For each line below that includes the word "crear", make a copy.
+===+
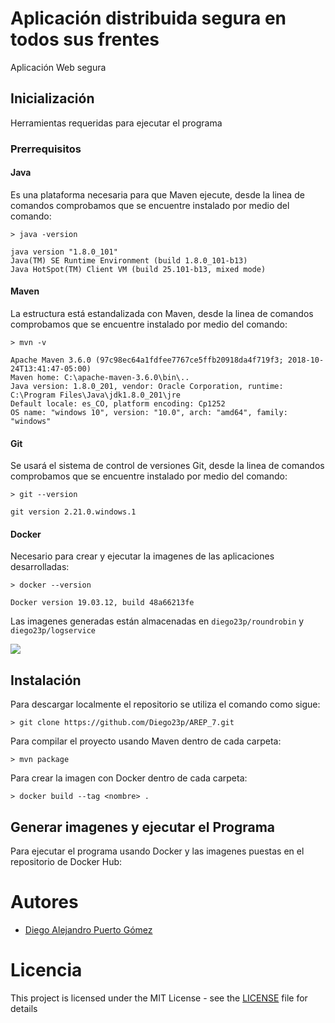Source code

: # Aplicación distribuida segura en todos sus frentes

Aplicación Web segura

## Inicialización

Herramientas requeridas para ejecutar el programa

### Prerrequisitos

#### Java

Es una plataforma necesaria para que Maven ejecute, desde la linea de comandos comprobamos que se encuentre instalado por medio del comando:
```
> java -version

java version "1.8.0_101"
Java(TM) SE Runtime Environment (build 1.8.0_101-b13)
Java HotSpot(TM) Client VM (build 25.101-b13, mixed mode)
```

#### Maven

La estructura está estandalizada con Maven, desde la linea de comandos comprobamos que se encuentre instalado por medio del comando:
```
> mvn -v

Apache Maven 3.6.0 (97c98ec64a1fdfee7767ce5ffb20918da4f719f3; 2018-10-24T13:41:47-05:00)
Maven home: C:\apache-maven-3.6.0\bin\..
Java version: 1.8.0_201, vendor: Oracle Corporation, runtime: C:\Program Files\Java\jdk1.8.0_201\jre
Default locale: es_CO, platform encoding: Cp1252
OS name: "windows 10", version: "10.0", arch: "amd64", family: "windows"
```

#### Git

Se usará el sistema de control de versiones Git, desde la linea de comandos comprobamos que se encuentre instalado por medio del comando:
```
> git --version

git version 2.21.0.windows.1
```

#### Docker

Necesario para crear y ejecutar la imagenes de las aplicaciones desarrolladas:

```
> docker --version

Docker version 19.03.12, build 48a66213fe
```

Las imagenes generadas están almacenadas en ```diego23p/roundrobin``` y ```diego23p/logservice```

![](/img/3.jpg)

## Instalación

Para descargar localmente el repositorio se utiliza el comando como sigue:
```
> git clone https://github.com/Diego23p/AREP_7.git
```

Para compilar el proyecto usando Maven dentro de cada carpeta:
```
> mvn package
```

Para crear la imagen con Docker dentro de cada carpeta:
```
> docker build --tag <nombre> .
```

## Generar imagenes y ejecutar el Programa

Para ejecutar el programa usando Docker y las imagenes puestas en el repositorio de Docker Hub:




# Autores

- [Diego Alejandro Puerto Gómez](https://github.com/Diego23p)

# Licencia

This project is licensed under the MIT License - see the [LICENSE](LICENSE) file for details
+===+
Task output:
Necesario para crear y ejecutar la imagenes de las aplicaciones desarrolladas:
Para crear la imagen con Docker dentro de cada carpeta:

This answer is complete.